Pre-training ESM-2

Pre-trained checkpoints for ESM-2 are available at the 8M, 650M, and 3B model sizes. These models were trained by the BioNeMo Framework team to reproduce the original training results from Lin et al., Science (2023), with more recent UniProt data and leveraging the BioNeMo training infrastructure.
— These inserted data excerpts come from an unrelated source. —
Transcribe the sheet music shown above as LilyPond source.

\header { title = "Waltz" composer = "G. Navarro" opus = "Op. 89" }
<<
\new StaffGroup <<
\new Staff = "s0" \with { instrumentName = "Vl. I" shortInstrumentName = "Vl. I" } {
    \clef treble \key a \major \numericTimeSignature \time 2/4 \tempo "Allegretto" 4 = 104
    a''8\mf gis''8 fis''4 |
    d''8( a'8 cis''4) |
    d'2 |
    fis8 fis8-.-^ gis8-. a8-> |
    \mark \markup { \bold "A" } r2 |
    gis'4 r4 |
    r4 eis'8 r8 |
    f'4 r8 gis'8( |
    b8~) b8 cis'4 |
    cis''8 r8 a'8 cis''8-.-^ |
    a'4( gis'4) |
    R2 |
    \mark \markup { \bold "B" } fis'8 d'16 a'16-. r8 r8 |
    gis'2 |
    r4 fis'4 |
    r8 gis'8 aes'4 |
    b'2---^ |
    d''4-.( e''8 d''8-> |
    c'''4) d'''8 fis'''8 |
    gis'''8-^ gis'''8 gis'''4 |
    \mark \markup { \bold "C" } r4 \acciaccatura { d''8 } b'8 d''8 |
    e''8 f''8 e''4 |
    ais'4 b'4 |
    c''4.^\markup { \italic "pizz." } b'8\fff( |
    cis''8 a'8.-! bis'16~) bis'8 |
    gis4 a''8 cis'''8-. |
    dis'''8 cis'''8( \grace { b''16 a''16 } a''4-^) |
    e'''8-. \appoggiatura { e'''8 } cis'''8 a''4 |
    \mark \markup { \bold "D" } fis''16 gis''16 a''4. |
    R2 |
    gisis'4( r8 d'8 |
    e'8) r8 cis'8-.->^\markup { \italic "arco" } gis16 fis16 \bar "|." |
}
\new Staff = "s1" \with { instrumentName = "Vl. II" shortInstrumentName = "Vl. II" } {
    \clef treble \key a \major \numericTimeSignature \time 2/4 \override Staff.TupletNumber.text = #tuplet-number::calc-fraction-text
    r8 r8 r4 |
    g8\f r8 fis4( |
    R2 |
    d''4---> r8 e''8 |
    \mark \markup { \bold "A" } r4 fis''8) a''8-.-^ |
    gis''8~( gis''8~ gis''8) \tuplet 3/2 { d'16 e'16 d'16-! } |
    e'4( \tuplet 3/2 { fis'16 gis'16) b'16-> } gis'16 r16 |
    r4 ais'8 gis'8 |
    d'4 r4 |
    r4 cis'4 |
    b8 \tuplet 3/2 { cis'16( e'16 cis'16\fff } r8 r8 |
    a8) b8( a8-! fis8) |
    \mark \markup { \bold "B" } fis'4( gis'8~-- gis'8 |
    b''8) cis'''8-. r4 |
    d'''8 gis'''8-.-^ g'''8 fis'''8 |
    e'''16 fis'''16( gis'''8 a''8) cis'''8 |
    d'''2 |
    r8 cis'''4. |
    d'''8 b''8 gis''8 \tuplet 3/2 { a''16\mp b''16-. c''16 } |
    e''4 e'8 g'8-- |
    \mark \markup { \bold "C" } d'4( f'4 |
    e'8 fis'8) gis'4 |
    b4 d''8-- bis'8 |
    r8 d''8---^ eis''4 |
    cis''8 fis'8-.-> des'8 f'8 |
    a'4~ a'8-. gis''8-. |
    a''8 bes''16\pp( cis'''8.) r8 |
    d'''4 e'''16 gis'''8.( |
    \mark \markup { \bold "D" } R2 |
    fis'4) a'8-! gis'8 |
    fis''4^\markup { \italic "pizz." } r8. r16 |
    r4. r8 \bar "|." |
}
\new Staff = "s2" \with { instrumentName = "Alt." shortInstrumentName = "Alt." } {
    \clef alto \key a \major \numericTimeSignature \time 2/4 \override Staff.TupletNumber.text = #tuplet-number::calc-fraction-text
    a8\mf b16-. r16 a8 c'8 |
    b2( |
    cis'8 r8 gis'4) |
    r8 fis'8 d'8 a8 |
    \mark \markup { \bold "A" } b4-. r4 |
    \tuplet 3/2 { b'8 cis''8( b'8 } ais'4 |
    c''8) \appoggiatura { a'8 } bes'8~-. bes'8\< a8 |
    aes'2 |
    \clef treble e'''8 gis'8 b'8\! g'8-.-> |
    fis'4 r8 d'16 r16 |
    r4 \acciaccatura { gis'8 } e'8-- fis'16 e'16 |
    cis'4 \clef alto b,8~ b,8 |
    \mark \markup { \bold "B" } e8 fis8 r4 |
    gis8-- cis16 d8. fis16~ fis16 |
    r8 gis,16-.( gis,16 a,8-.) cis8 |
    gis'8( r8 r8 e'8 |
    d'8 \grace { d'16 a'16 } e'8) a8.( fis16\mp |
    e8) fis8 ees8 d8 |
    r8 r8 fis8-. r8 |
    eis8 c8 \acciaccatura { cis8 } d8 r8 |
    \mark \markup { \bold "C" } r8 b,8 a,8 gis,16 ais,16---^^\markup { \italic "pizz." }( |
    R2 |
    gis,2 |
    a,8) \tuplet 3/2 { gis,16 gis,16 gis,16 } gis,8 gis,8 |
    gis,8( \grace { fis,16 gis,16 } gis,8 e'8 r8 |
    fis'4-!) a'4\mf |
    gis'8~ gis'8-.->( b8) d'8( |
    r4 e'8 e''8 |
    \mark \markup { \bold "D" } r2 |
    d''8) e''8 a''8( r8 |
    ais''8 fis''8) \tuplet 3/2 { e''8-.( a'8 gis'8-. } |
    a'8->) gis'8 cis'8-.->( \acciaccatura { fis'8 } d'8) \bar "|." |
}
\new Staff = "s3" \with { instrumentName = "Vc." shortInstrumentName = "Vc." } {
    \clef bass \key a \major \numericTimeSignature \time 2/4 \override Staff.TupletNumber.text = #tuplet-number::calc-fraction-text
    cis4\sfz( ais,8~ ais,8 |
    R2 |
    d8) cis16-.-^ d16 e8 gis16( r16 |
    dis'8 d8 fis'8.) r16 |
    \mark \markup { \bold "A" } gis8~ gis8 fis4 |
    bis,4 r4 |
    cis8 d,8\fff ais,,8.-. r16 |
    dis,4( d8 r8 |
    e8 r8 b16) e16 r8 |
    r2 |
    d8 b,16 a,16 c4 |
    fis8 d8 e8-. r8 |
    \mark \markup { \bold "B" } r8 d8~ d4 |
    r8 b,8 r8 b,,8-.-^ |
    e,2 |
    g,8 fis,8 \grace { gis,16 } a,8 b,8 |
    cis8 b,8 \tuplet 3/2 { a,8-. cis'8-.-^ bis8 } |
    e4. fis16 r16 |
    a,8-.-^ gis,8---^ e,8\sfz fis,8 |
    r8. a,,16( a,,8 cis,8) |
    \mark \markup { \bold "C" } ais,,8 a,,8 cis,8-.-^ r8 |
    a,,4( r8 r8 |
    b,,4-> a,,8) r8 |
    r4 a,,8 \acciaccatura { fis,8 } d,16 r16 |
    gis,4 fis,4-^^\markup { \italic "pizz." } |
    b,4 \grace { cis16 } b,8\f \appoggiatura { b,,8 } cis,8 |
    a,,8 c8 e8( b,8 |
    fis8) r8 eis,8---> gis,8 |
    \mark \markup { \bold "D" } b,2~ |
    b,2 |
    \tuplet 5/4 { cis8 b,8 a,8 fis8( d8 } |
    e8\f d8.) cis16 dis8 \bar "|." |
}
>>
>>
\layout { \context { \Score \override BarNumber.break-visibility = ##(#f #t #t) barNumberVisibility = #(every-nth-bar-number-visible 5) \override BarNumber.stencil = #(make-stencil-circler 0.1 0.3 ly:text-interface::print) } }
The full pre-training data and train/test splits are available.

Model Convergence

Validation perplexity evaluated on the NVIDIA validation set.

ESM-2 Pre-training Convergence

Model Size	Perplexity at 500K Updates
8M	10.26
650M	7.14
3B	6.42

Pre-training Recipes

8M650M3B

esm2_8m_ckpt_path = load("esm2/8m:2.0")

Training Script

Training Parameters	Value
# of GPUs	32
GPU Type	A100
Batch Size (per device)	64

train_esm2 \
  --create-tensorboard-logger \
  --resume-if-exists \
  --wandb-project=<wandb-project-name> \
  --save-top-k=10 \
  --train-cluster-path=/data/train_clusters.parquet \  # (1)!
  --train-database-path=/data/train.db \
  --valid-cluster-path=/data/valid_clusters.parquet \
  --valid-database-path=/data/validation.db \
  --num-steps=500_000 \
  --metric-to-monitor-for-checkpoints=val_loss \
  --micro-batch-size=64 \
  --num-nodes=4 \
  --num-gpus=8 \
  --val-check-interval=10000 \
  --limit-val-batches=1.0 \
  --result-dir=/results/esm2_pretrain_8m \
  --experiment-name=esm2_pretrain_8m \
  --num-layers=6 \
  --hidden-size=320 \
  --num-attention-heads=20 \
  --ffn-hidden-size=1280;

Paths here must be mounted into the bionemo-framework docker image.

esm2_650m_ckpt_path = load("esm2/nv_650m:2.1")

Training Script

Training Parameters	Value
# of GPUs	64
GPU Type	H100
Batch Size (per device)	32

train_esm2 \
  --create-tensorboard-logger \
  --resume-if-exists \
  --wandb-project=<wandb-project-name> \
  --save-top-k=10 \
  --train-cluster-path=/data/train_clusters.parquet \  # (1)!
  --train-database-path=/data/train.db \
  --valid-cluster-path=/data/valid_clusters.parquet \
  --valid-database-path=/data/validation.db \
  --num-steps=500_000 \
  --metric-to-monitor-for-checkpoints=val_loss \
  --micro-batch-size=32 \
  --num-nodes=8 \
  --num-gpus=8 \
  --val-check-interval=10000 \
  --limit-val-batches=1.0 \
  --result-dir=/results/esm2_pretrain_650m \
  --experiment-name=esm2_pretrain_650m \
  --min-seq-length=1024 \
  --max-seq-length=1024 \
  --num-layers=33 \
  --hidden-size=1280 \
  --num-attention-heads=20 \
  --ffn-hidden-size=5120;

Paths here must be mounted into the bionemo-framework docker image.

esm2_3b_ckpt_path = load("esm2/nv_3b:2.1")

Training Script

Training Parameters	Value
# of GPUs	128
GPU Type	H100
Batch Size (per device)	16
Warmup Steps	20,000

train_esm2 \
  --create-tensorboard-logger \
  --resume-if-exists \
  --wandb-project=<wandb-project-name> \
  --save-top-k=10 \
  --train-cluster-path=/data/train_clusters.parquet \  # (2)!
  --train-database-path=/data/train.db \
  --valid-cluster-path=/data/valid_clusters.parquet \
  --valid-database-path=/data/validation.db \
  --num-steps=500_000 \
  --warmup-steps=20_000 \  # (1)!
  --metric-to-monitor-for-checkpoints=val_loss \
  --micro-batch-size=16 \
  --num-nodes=16 \
  --num-gpus=8 \
  --val-check-interval=2500 \
  --limit-val-batches=1.0 \
  --result-dir=/results/esm2_pretrain_3b \
  --experiment-name=esm2_pretrain_3b \
  --min-seq-length=1024 \
  --max-seq-length=1024 \
  --num-layers=36 \
  --hidden-size=2560 \
  --num-attention-heads=40 \
  --ffn-hidden-size=10240;

We had to increase the number of warmup steps 10x over the published training recipe for ESM-2 3B, which was likely trained with fp16 precision. This gave us an overall similar initial curve, but avoided convergence issues at around 2,000 steps.
Paths here must be mounted into the bionemo-framework docker image.